There are many people who perform very important services for us, yet we wouldn't dream of tipping them and it would be insulting if we even offered to do so. We do not tip store salesmen when we buy articles. We do not tip many people who perform services as their jobs. Yet we are expected to tip waiters, ship's cabin stewards, taxi drivers, bellboys at hotels and the like.
So why do we tip those people and not others? Do waiters and cabin stewards offer us life-saving services like doctors and nurses do? Of course not. Waiters merely deliver food to our tables - food for which we paid and where the delivery is part of the cost of that food. Waiters get paid wages by restaurants to do those jobs.
Do cruise ship cabin stewards offer us anything that is so extraordinary that it requires an extra reward to be granted to them? Of course not - they are paid to clean cabins, make beds and change towels. They are merely doing their jobs and not only that, they require no qualifications or skills whatsoever. You could train a chimpanzee to do those tasks.
But this whole business of gratuities is not to reward people for their service. It is to enable employers to exploit people in low-paid jobs in order to pay them even lousier wages and use the lure of gratuities to entice them to take crappy jobs for crappy wages and on ships, crappy living conditions.

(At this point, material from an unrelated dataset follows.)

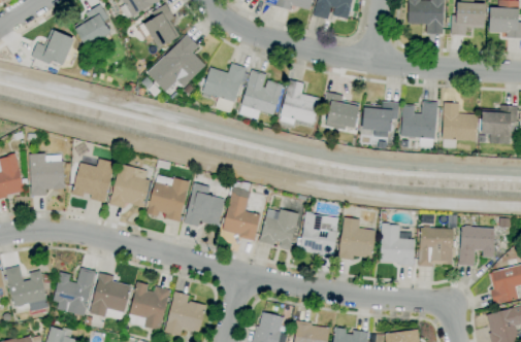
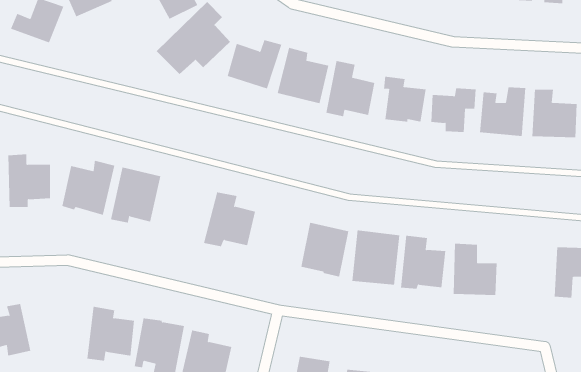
building: [148,174,189,220] -> none
building: [223,187,260,239] -> none
building: [419,228,453,266] -> none
building: [53,267,95,316] -> none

This is why major cruise lines employ people from third-world nations such as India, Philippines, Indonesia and some South American countries or people from the former communist eastern bloc nations to be cabin stewards, waiters and cleaners, simply because Americans and Australians would not do this work for a pittance.
People who patronise restaurants or cruise ships where gratuities are compulsory should make a point of not giving anybody any tips whatsoever and most importantly, tell those service people that as they have already been slugged with compulsory gratuities, they are not going to give one cent more in tips to anybody.
And those service people need to be told that if they don't like that situation, they can damn well complain to their employers until those employers stop extorting compulsory gratuities from their customers.
Tipping in Australia is not necessary. This nation has decent basic wages and people are paid reasonably well for doing their jobs. The point is that they should be doing their jobs without expecting gratuities for this. There are so many people working in professions and jobs that involve dealing with the public, yet there are no expectations that they will receive tips for doing their jobs.
A nice "Thank You" to waiters should be enough and if they bitch about not getting a tip, tell them that you deliver services to people and don't get tips, so what is so special about them, that they think that you should pay over and above what you paid to purchase meals?